Dr. Takada Rooks serves on the Gates Millennium Scholars Program National Advisory Council, advisor to APIA Scholars, a national non-profit scholarship organization, the Southern California Japan America Society Board of Governors and the Board of the California Human Rights Organizations.

Responding to the consciousness raised by the racial injustice protests since June 2020, Dr. Takada Rooks has been called on to speak at numerous public education forums addressing Asian Black Kinship & Solidarity, anti-Blackness, anti-Asian violence and the intersectionality of Black-Japanese mixed identity.  Some of these forums include Tadaima Pilgrimage Series, Tsuru For Solidarity, Los Angeles Day of Remembrance 2021 Commemoration, Tomodachi Initiative Japan – Critical Conversations, Toyota Research Institute APIA Heritage Month Program and Harada House Foundation.

A 2004 Japanese American Leadership Delegation (JALD) member, he is among the original members of the Council.  His service to the Council includes serving on strategic plan task forces, LA regional programming, Tomodachi Inouye Scholars advisory group, ELP, U40 and Tomodachi (Japan) advisor, three-time USJC annual conference presenter and 2019 Los Angeles Annual Conference Planning Committee.  Focusing on BIPOC student leaders, Dr. Takada Rooks has led two Tomodachi Inouye Scholar (2014, 2018) cohorts and an LMU Global Immersion (2019) class to Japan. He continues to work with the Council in developing inclusive excellence outreach.  Dr. Takada Rooks, on behalf of the Council, works with the Los Angeles Japanese Consulate to strengthen relationships with the Los Angeles Black community resulting in the “Japan – Black LA Initiative,” an intercultural partnership between the Consulate and the Los Angeles West District Black Clergy of the United Methodist Church.

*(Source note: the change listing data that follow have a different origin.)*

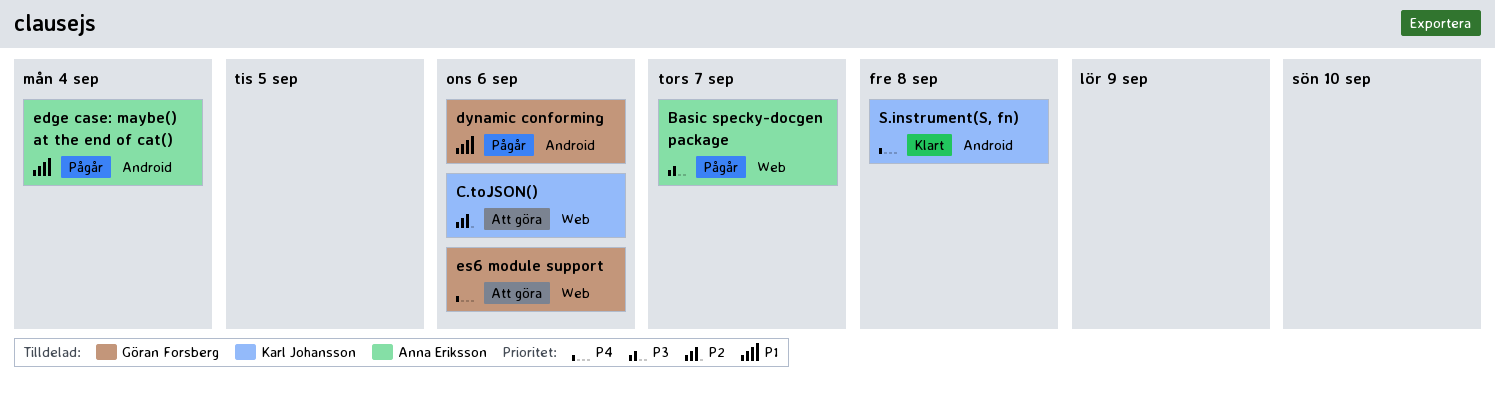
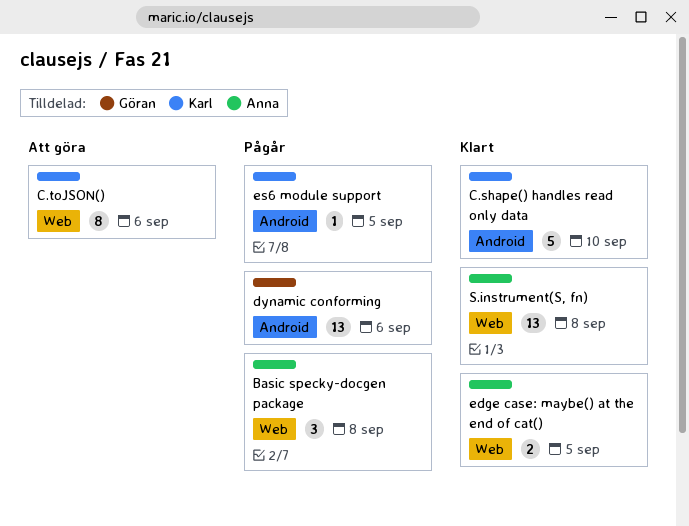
Basic specky-docgen package, due: Sep 7 -> Sep 8
C.shape() handles read only data: none -> present
edge case: maybe() at the end of cat(), status: Pågår -> Klart
edge case: maybe() at the end of cat(), label: Android -> Web
edge case: maybe() at the end of cat(), due: Sep 4 -> Sep 5
es6 module support, status: Att göra -> Pågår
es6 module support, owner: Göran Forsberg -> Karl Johansson
es6 module support, label: Web -> Android
es6 module support, due: Sep 6 -> Sep 5
S.instrument(S, fn), owner: Karl Johansson -> Anna Eriksson
S.instrument(S, fn), label: Android -> Web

Dr. Takada Rooks holds a doctorate in Comparative Culture, with an emphasis in cultural anthropology from the University of California, Irvine (National Science Foundation Dissertation Fellow; UC Regents Dissertation Fellow; UC President’s Pre-Doctoral Fellow), a master’s degree in Public Policy from Trinity College (Hartford, CT), and an A.B. in Economics and A.B. in Asian Studies (honors) from Dartmouth College (Green Key Honor Society; Swanson Scholar Athlete).  

Born at Camp Zama, Japan to an African American father and native Japanese mother, Dr. Takada Rooks now lives in Culver City, CA with wife Miki Fujimoto. They along with their daughter Mariko are active in the Los Angeles area Japanese American community.